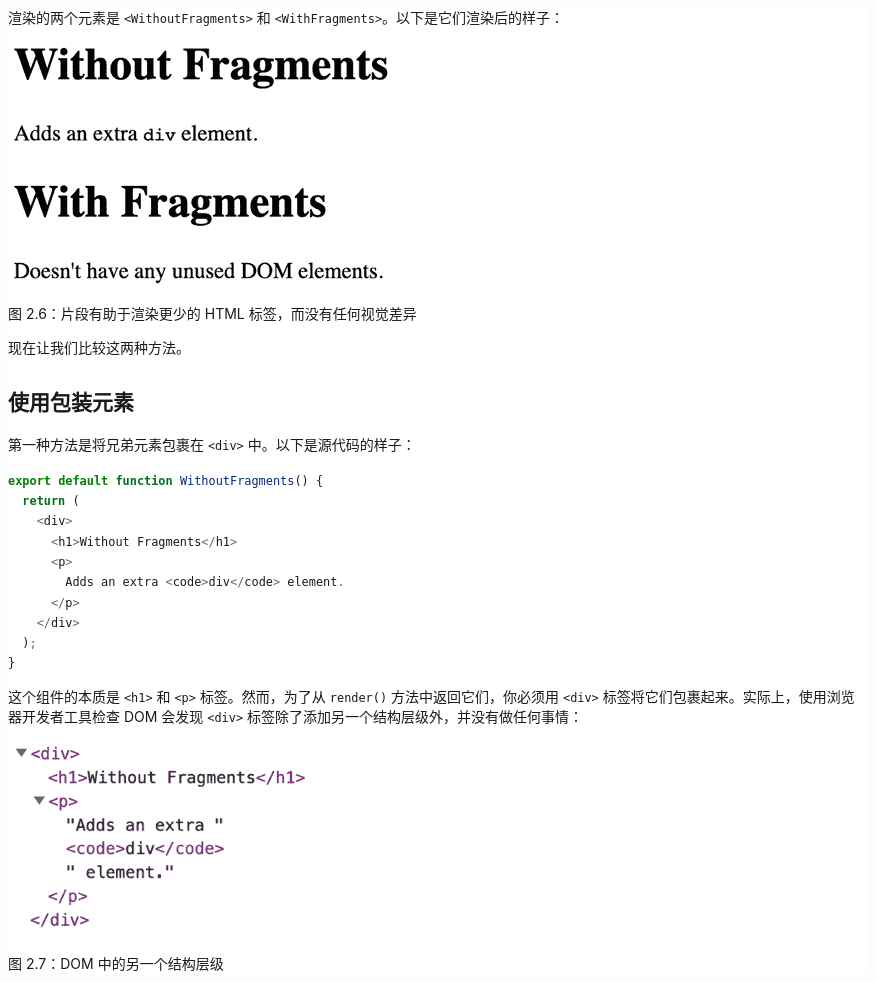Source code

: 渲染的两个元素是 `<WithoutFragments>` 和 `<WithFragments>`。以下是它们渲染后的样子：

![](img/B19636_02_06.png)

图 2.6：片段有助于渲染更少的 HTML 标签，而没有任何视觉差异

现在让我们比较这两种方法。

## 使用包装元素

第一种方法是将兄弟元素包裹在 `<div>` 中。以下是源代码的样子：

```js
export default function WithoutFragments() {
  return (
    <div>
      <h1>Without Fragments</h1>
      <p>
        Adds an extra <code>div</code> element.
      </p>
    </div>
  );
} 
```

这个组件的本质是 `<h1>` 和 `<p>` 标签。然而，为了从 `render()` 方法中返回它们，你必须用 `<div>` 标签将它们包裹起来。实际上，使用浏览器开发者工具检查 DOM 会发现 `<div>` 标签除了添加另一个结构层级外，并没有做任何事情：

![](img/B19636_02_07.png)

图 2.7：DOM 中的另一个结构层级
━━━━━━━━━━━━━━━━━━━━
Problem description => Once the pictures are dropped, please print every remaining line of the material verbatim.

Task answer =>
Source code

: 渲染的两个元素是 `<WithoutFragments>` 和 `<WithFragments>`。以下是它们渲染后的样子：

![](img/B19636_02_06.png)

图 2.6：片段有助于渲染更少的 HTML 标签，而没有任何视觉差异

现在让我们比较这两种方法。

## 使用包装元素

第一种方法是将兄弟元素包裹在 `<div>` 中。以下是源代码的样子：

```js
export default function WithoutFragments() {
  return (
    <div>
      <h1>Without Fragments</h1>
      <p>
        Adds an extra <code>div</code> element.
      </p>
    </div>
  );
} 
```

这个组件的本质是 `<h1>` 和 `<p>` 标签。然而，为了从 `render()` 方法中返回它们，你必须用 `<div>` 标签将它们包裹起来。实际上，使用浏览器开发者工具检查 DOM 会发现 `<div>` 标签除了添加另一个结构层级外，并没有做任何事情：

![](img/B19636_02_07.png)

图 2.7：DOM 中的另一个结构层级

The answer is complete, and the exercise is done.